■ WHAT NEEDS TO BE DONE
From the first line of the entries below to the line with "You no dey alone", give each line again exactly.

START PROVIDED ENTRIES

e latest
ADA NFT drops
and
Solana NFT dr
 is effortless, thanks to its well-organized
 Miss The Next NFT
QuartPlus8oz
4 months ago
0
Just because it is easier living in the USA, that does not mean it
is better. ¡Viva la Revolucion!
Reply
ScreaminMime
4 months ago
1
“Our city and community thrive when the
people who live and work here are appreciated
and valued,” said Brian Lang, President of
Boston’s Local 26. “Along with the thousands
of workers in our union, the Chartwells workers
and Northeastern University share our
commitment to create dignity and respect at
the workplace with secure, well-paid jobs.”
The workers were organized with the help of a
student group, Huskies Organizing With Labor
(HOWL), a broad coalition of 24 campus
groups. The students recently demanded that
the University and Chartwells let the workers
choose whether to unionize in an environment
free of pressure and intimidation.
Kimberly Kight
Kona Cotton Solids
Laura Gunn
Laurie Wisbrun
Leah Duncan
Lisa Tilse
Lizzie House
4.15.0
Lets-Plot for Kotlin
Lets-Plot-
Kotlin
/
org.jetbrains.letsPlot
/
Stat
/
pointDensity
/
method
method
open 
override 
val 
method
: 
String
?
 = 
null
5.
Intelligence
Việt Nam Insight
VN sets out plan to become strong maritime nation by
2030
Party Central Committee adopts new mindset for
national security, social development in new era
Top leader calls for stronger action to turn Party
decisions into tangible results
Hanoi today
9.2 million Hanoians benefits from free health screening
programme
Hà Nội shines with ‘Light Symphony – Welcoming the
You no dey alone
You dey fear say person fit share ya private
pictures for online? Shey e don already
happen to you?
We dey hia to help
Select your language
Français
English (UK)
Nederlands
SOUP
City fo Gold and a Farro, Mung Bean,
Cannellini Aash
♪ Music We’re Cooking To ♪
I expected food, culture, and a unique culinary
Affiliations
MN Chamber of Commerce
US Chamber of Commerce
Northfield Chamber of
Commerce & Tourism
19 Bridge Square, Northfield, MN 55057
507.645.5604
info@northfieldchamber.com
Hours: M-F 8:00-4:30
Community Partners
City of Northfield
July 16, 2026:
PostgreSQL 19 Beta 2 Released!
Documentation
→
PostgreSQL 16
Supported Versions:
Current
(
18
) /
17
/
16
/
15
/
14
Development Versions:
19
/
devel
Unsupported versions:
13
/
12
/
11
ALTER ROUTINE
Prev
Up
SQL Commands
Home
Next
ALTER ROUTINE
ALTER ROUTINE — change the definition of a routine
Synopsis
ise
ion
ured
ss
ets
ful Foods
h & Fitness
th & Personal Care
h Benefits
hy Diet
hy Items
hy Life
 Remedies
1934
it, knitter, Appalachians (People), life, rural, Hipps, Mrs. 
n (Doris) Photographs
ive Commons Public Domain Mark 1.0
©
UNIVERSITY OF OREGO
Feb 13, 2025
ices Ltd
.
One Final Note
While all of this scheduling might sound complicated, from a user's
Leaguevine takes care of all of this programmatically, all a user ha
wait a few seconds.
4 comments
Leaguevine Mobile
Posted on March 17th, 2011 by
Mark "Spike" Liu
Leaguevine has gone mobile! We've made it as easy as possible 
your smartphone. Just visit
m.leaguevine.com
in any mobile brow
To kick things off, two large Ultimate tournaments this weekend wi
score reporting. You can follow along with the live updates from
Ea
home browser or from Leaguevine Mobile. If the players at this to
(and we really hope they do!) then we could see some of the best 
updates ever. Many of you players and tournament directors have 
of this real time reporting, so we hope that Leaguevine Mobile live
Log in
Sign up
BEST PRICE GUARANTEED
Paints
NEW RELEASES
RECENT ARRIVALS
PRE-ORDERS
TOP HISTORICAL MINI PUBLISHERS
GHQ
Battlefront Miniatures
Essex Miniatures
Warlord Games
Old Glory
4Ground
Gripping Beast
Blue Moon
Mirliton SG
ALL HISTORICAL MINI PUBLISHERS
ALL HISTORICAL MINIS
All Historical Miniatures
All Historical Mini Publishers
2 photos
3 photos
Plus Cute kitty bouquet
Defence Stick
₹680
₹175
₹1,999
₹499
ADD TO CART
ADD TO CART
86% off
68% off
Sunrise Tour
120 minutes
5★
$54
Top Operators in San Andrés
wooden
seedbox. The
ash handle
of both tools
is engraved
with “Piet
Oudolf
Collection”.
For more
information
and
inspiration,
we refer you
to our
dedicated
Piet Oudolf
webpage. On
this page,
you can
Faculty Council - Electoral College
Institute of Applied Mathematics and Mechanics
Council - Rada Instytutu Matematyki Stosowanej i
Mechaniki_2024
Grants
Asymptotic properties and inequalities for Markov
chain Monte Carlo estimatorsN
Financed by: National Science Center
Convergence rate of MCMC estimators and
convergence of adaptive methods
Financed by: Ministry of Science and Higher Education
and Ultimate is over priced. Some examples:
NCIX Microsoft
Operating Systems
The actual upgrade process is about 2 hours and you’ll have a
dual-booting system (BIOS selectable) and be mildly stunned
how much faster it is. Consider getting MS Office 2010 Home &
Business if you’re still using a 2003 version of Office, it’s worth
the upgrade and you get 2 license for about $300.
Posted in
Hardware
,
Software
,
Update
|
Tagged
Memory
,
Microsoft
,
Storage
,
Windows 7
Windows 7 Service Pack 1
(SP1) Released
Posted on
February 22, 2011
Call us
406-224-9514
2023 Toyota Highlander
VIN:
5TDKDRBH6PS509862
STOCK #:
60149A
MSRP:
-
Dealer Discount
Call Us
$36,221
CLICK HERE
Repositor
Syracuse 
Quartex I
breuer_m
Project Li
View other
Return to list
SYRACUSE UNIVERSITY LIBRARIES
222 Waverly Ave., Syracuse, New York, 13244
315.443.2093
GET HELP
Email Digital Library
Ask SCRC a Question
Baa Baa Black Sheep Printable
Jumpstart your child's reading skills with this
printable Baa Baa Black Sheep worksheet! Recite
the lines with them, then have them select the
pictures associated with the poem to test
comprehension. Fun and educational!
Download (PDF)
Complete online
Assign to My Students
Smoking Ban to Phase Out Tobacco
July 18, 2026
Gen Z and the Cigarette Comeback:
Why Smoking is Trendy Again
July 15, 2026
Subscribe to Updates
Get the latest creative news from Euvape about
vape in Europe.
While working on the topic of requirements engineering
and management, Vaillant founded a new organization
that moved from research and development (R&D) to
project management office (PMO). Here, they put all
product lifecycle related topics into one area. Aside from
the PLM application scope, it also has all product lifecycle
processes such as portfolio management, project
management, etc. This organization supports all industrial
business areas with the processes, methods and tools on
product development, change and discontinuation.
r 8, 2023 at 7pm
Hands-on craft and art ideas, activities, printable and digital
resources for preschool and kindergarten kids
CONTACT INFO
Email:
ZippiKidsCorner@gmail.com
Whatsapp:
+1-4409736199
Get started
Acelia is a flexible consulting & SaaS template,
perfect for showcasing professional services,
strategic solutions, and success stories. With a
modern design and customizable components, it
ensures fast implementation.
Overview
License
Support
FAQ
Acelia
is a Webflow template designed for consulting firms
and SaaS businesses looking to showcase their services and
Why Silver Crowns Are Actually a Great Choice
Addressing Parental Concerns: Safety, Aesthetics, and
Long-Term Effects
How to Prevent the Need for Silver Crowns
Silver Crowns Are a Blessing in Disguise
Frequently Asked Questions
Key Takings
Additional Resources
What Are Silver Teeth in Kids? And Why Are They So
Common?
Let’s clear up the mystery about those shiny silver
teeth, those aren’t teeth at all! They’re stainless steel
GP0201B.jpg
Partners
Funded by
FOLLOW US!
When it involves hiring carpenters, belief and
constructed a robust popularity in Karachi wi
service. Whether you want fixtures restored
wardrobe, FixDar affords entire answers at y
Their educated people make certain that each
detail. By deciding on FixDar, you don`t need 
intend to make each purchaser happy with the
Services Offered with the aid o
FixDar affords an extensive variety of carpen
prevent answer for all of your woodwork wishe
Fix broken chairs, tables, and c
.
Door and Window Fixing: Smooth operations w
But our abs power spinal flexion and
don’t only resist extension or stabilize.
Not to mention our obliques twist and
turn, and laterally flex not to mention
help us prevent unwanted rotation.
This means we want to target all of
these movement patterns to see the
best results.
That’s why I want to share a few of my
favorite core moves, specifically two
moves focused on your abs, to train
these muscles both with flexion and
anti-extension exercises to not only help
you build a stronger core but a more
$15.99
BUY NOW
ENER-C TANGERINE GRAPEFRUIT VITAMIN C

END PROVIDED ENTRIES

■ TASK RESPONSE
e latest
ADA NFT drops
and
Solana NFT dr
 is effortless, thanks to its well-organized
 Miss The Next NFT
QuartPlus8oz
4 months ago
0
Just because it is easier living in the USA, that does not mean it
is better. ¡Viva la Revolucion!
Reply
ScreaminMime
4 months ago
1
“Our city and community thrive when the
people who live and work here are appreciated
and valued,” said Brian Lang, President of
Boston’s Local 26. “Along with the thousands
of workers in our union, the Chartwells workers
and Northeastern University share our
commitment to create dignity and respect at
the workplace with secure, well-paid jobs.”
The workers were organized with the help of a
student group, Huskies Organizing With Labor
(HOWL), a broad coalition of 24 campus
groups. The students recently demanded that
the University and Chartwells let the workers
choose whether to unionize in an environment
free of pressure and intimidation.
Kimberly Kight
Kona Cotton Solids
Laura Gunn
Laurie Wisbrun
Leah Duncan
Lisa Tilse
Lizzie House
4.15.0
Lets-Plot for Kotlin
Lets-Plot-
Kotlin
/
org.jetbrains.letsPlot
/
Stat
/
pointDensity
/
method
method
open 
override 
val 
method
: 
String
?
 = 
null
5.
Intelligence
Việt Nam Insight
VN sets out plan to become strong maritime nation by
2030
Party Central Committee adopts new mindset for
national security, social development in new era
Top leader calls for stronger action to turn Party
decisions into tangible results
Hanoi today
9.2 million Hanoians benefits from free health screening
programme
Hà Nội shines with ‘Light Symphony – Welcoming the
You no dey alone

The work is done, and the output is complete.